Hint of Spring, Genetic Deformity, and Early Migrants

Hint of Spring

Spring is about a week away and to most Arkansans it can’t come fast enough.  Early wildflowers are starting to bloom, amphibians are starting to call, and birds are singing more.

On Wednesday (3/11), I went to Lake Saracen to look for newly arrived swallows and to try for rails in the reeds.  Neither were there and the lake was low on bird activity.  However, there were several frog species singing.  The most prevalent were the Spring Peepers and Leopard Fogs.  There were little blue flowers blooming through the Bermuda grass throughout the open areas.  It was joined by purple-flowered mints that poked up here and there and hundreds of dandelions.  The blue flowers were Bird’s-eye Speedwells (Veronica persica) and the mints were mainly Purple Deadnettles (Lamium purpureum) and Henbit (Lamium amplexicaule).

Purple Deadnettle

Purple Deadnettle

Bird's-eye Speedwell

Bird’s-eye Speedwell

The most exciting birds were a large kettle of raptors that flew over the north section of the lake.  There were about 11 Turkey Vultures, 4 Black Vultures, 1 Red-tailed Hawk, and 1 Cooper’s Hawk.  As we left, we passed a group of American Coots on the parking lot.  Its always fun to watch the coots on land.  They’re quite goofy looking.

American Coot

American Coot

Genetic Deformity

After Saracen, I spent the rest of the day at my church.  I birded the woods around the church and got quite a few species.

Eastern Bluebird

Eastern Bluebird

There were several Pine Warblers singing among the pines and a handful of Yellow-rumped Warblers foraging in White Oak (Quercus alba) canopy.  About 3 Brown Creepers moved through the area.

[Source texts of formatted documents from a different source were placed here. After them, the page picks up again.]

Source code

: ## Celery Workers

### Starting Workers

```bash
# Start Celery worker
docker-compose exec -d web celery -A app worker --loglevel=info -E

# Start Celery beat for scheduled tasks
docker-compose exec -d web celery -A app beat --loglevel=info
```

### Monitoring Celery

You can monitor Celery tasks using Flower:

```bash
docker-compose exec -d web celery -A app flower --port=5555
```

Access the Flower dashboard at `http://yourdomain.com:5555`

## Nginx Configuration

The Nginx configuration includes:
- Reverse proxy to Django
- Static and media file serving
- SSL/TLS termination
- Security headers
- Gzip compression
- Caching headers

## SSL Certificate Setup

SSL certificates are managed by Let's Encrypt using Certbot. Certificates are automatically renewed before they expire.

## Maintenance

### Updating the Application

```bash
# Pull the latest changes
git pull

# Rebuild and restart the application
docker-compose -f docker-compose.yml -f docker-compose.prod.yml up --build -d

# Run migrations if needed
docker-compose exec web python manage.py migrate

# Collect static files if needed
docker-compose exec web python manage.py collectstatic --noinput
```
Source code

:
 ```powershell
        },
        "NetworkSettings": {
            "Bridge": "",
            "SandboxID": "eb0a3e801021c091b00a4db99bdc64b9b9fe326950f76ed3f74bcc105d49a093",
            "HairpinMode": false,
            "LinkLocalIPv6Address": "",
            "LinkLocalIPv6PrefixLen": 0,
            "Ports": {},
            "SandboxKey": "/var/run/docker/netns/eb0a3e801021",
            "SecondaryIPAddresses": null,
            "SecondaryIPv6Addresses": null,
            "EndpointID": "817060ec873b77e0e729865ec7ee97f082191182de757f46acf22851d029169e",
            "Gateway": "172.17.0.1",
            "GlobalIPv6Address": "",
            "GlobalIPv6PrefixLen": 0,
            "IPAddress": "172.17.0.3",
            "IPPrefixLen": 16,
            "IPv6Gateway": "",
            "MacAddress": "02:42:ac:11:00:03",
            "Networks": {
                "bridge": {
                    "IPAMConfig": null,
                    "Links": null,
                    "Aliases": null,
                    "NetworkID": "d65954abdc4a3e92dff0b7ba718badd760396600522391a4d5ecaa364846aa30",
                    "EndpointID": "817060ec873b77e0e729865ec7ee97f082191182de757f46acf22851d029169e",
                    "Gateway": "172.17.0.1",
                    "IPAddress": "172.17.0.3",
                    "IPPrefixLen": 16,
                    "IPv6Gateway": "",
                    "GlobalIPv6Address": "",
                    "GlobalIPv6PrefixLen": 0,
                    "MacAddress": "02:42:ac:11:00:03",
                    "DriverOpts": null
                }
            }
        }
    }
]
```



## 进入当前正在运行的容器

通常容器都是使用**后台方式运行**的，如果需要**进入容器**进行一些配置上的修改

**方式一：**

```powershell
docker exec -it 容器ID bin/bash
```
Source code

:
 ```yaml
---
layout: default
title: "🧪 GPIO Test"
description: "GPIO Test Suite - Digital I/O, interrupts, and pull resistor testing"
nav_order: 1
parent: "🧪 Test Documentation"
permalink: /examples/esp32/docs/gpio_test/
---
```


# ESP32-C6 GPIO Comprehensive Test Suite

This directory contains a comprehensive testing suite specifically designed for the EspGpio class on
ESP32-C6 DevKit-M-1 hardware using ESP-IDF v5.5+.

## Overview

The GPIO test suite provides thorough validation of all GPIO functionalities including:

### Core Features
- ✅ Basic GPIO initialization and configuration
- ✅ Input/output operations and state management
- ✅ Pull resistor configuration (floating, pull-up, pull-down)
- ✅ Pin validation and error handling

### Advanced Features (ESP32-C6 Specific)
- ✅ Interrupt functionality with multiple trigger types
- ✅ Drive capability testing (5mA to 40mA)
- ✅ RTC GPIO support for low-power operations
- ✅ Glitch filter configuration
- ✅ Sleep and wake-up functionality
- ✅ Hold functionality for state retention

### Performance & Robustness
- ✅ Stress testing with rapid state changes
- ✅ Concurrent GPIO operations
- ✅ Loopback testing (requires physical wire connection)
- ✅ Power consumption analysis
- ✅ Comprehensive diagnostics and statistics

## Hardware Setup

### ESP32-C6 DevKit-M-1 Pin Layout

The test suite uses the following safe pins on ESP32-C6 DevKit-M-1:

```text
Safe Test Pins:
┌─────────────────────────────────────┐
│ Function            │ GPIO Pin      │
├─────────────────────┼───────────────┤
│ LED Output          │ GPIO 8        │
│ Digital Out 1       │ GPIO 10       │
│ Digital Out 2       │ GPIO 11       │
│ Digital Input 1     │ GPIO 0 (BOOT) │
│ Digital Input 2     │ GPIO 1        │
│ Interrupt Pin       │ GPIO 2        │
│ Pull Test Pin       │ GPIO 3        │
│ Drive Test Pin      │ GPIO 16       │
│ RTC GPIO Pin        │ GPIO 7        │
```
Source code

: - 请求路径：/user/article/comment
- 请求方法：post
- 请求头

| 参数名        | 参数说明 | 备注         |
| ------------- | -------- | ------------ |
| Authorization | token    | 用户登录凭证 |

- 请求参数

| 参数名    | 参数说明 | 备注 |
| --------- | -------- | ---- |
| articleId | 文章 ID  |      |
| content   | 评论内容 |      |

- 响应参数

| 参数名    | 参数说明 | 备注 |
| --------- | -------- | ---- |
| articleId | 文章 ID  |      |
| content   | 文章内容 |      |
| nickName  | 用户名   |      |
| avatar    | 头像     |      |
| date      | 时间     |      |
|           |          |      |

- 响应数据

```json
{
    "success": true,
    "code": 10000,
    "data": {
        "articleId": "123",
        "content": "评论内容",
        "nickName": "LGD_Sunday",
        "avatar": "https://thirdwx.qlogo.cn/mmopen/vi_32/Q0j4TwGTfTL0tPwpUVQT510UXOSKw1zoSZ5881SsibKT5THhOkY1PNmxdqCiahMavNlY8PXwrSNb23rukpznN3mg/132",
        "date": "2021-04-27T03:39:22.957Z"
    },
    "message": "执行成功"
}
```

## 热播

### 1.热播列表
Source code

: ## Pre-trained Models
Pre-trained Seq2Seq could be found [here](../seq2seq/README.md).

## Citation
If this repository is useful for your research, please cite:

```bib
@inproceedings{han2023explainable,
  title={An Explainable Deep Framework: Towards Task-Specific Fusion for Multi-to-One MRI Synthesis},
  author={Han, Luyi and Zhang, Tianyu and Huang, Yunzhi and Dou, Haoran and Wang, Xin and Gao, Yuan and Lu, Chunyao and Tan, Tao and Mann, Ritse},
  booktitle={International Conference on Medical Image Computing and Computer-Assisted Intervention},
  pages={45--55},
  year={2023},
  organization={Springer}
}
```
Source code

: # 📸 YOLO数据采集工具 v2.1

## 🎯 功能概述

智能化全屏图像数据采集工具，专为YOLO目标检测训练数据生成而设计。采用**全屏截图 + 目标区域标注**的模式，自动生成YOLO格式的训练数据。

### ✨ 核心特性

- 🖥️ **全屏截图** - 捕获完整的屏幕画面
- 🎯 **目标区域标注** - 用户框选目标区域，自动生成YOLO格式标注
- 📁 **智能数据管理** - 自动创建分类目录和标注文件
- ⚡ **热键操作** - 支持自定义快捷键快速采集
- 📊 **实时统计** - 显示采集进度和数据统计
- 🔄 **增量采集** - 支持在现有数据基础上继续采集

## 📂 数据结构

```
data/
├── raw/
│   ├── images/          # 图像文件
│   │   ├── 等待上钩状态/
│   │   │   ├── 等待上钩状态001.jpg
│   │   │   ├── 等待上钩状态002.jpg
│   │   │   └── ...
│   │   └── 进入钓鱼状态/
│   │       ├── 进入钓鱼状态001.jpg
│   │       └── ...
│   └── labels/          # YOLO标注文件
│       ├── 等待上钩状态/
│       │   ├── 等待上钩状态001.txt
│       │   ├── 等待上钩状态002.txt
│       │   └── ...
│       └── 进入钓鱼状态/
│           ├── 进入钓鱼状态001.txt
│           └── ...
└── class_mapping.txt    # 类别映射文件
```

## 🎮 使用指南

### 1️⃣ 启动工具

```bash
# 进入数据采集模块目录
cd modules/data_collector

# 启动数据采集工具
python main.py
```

Brown Creeper on a White Oak

Brown Creeper on a White Oak

They preferred to forage on the White Oaks, probably because of the oak’s flaky bark.  I followed a trail to an opening in the woods to look for frogs that I heard calling.  Here, there were lots of Spring Peepers and several Cajun Chorus Frogs.  The Chorus Frogs were in small puddles in a field.  As I approached they would duck under leaves to hide.  Walking back from the field I came across a group of American Robins foraging in some leaf litter.  One of them was splotchy white.  I couldn’t think of what it was until I got the binoculars on it.  Here before me was a leucistic Robin.  This was only my third leucistic bird.  I once had a Eurasian Collared-Dove and a Brown-headed Cowbird that were both leucistic.

American Robin

American Robin

Leucistic American Robin

Leucistic American Robin

Early Migrants

There is a man made lake near the house that has a power line that runs along it.  This is a favorite perch for swallows that forage over the lake.  During the last week I have frequented this spot to look for new arrivals.  Today, I was rewarded with 5 Purple Martins.  These were the first neotropical migrants I have seen this year.  It was a dreadful day for light and the pictures taken didn’t really turn out.